Careful Consideration Planned
“Official and unofficial
China has thought long and hard about their preferred policy path and
have the agency to make their own decisions about how to proceed.
“Most people at the beginning
believed this was a simple trade dispute between China and the United
States, “ Christopher Balding said.
Fundamental Values
“The conflict between
China and the United States is a fundamental conflict between the values
of open liberal democracy with human rights, and free markets at its core
versus the closed authoritarian state-centric governance system of China.”
China & The World
“This is not a conflict
about specific policies,” Balding notes, “but rather about
an entire system of human governance.
“We are afforded a couple
of principles moving forward about how to frame this conflict.
“First, openness and engagement
is relatively pointless with the objective to change Chinese government
policy.
“Openness is good and
useful policy across many policy domains and it still should be pursued
pretty generally, but we must realize it has little to no impact on changing
Chinese government policy in a range of areas that would fit U.S. government
satisfactory policy sets or ranges.”
For Example
“If openness and engagement
with China actually changed Chinese government policy in the general direction
of the U.S. or developed country democracy acceptable sets, the past 20
years would have yielded vastly different outcomes than where we currently
stand.”
“If anything, the generalized
policy of openness and engagement towards China has been shown to produce
the opposite of its claimed outcome.”
“A common argument is
that better communication or negotiation strategies will give the U.S.
influence.
“However, the CCP will
never negotiate its authoritarian stranglehold on China willingly,”

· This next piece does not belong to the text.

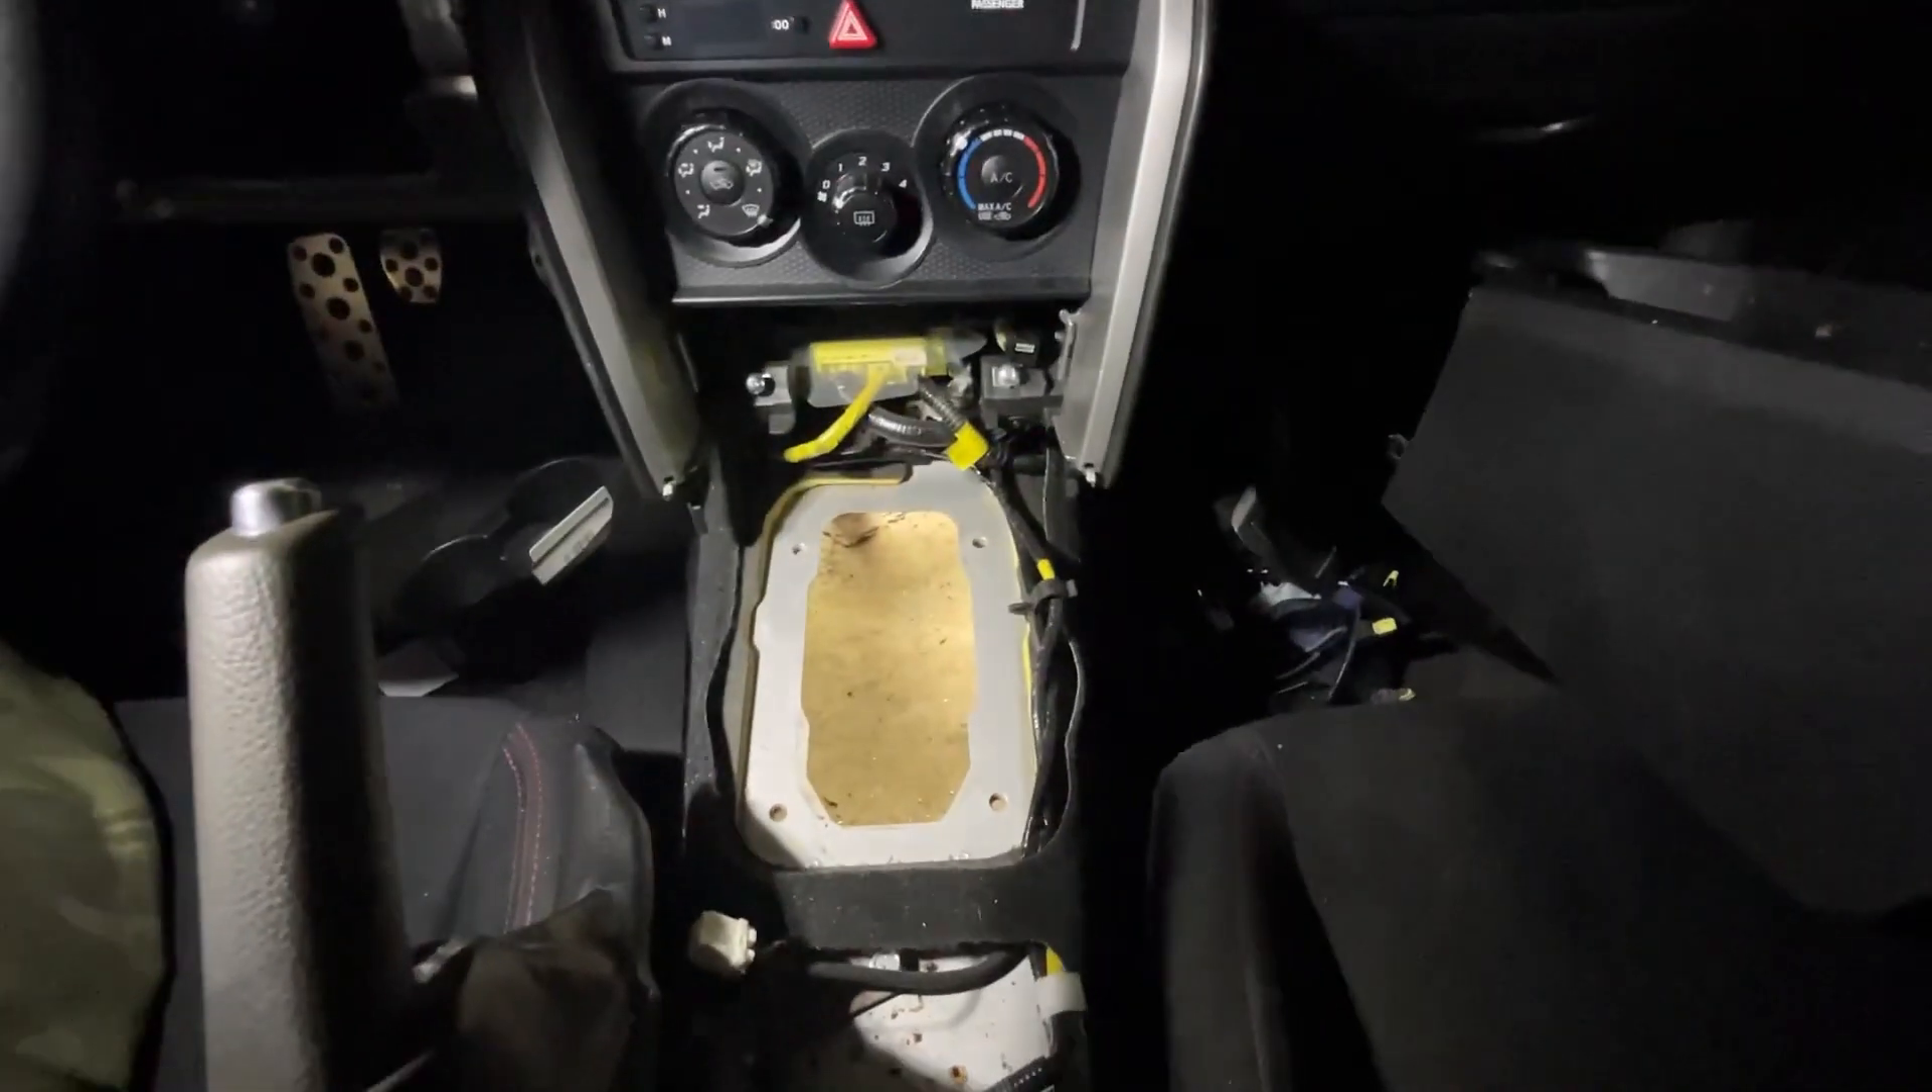You're going to do those two bolts, and voila, the center console comes out. So now I have access to my transmission tunnel from the top.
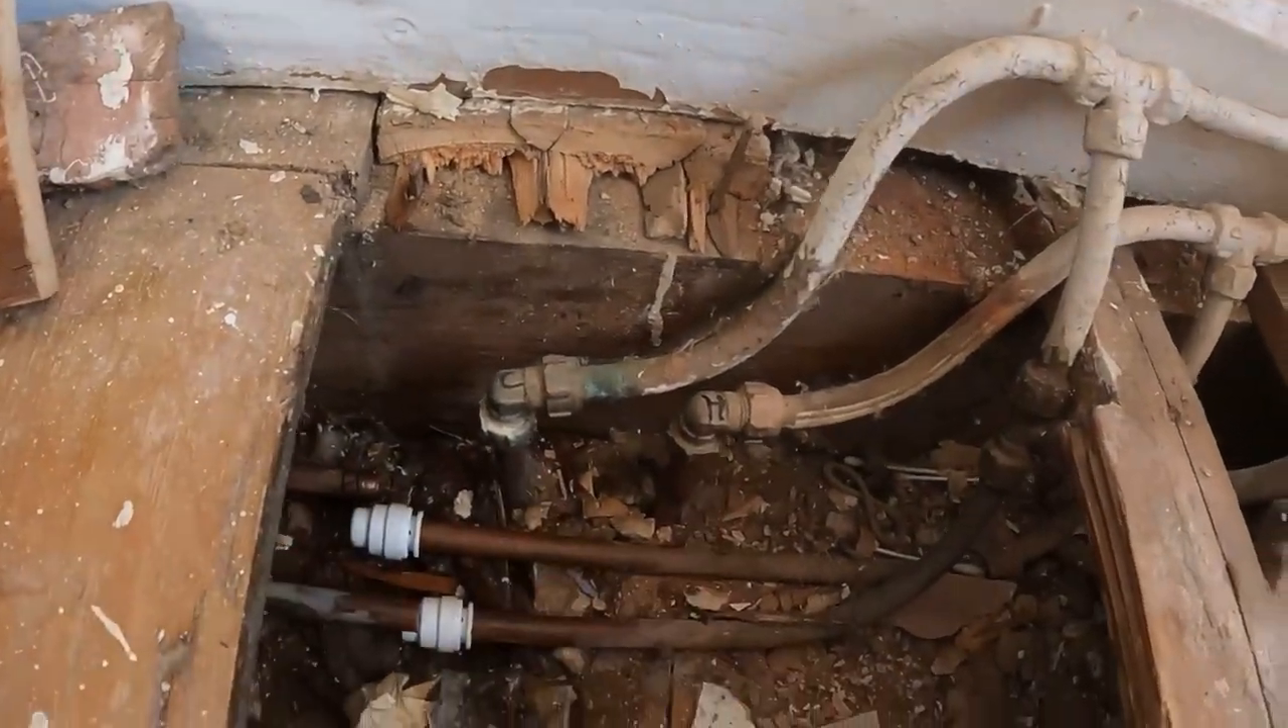We capped them two pipes off, turned the water back on.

Professor Balding declared.
Cold War 2.0
“We are entering Cold
War 2.0.” Professor Balding claims the new landscape will require
United States competing and challenging China across virtually every policy
domain about how best to project liberal open democratic, human rights,
free market vision on to the world.
“Whether this is new international
institutional arrangements or competing telecommunications standards or
development funding for lesser developed countries, the United States
must be prepared to challenge and compete with China across every policy
domain.
“The United States has
been waking up to these challenges and is moving to address them but an
enormous amount of work remains ahead,” Christopher Balding declared.
Choosing Up Sides
“We can already see evolving
soft alliances with China surrounding itself with DPRK, Iran, Syria, and
other authoritarian states and building up other authoritarian states
as well.
“This framework provides
a few clear implications for the USA and others, on how to approach the
China challenge.
“Just as China has built
its own salad bowl of bilateral and multilateral institutions, the United
States must challenge and compete with China, whether in Asia or Latin
America to work with countries that aspire to the same values.
Challenging Situation
“The USA must ‘challenge’
countries that align themselves with China, just as it took issue with
allies funding the Soviet Union in the Cold War.
Across The Great Divide
“We have crossed the Rubicon
and China has laid bare their intentions.
“We cannot return to the
days of blissful ignorance when the learned could feign ignorance on the
goals, objectives, and intentions of China.
“That’s the reality.
“This is the conflict,”
Professor Christopher Balding declared.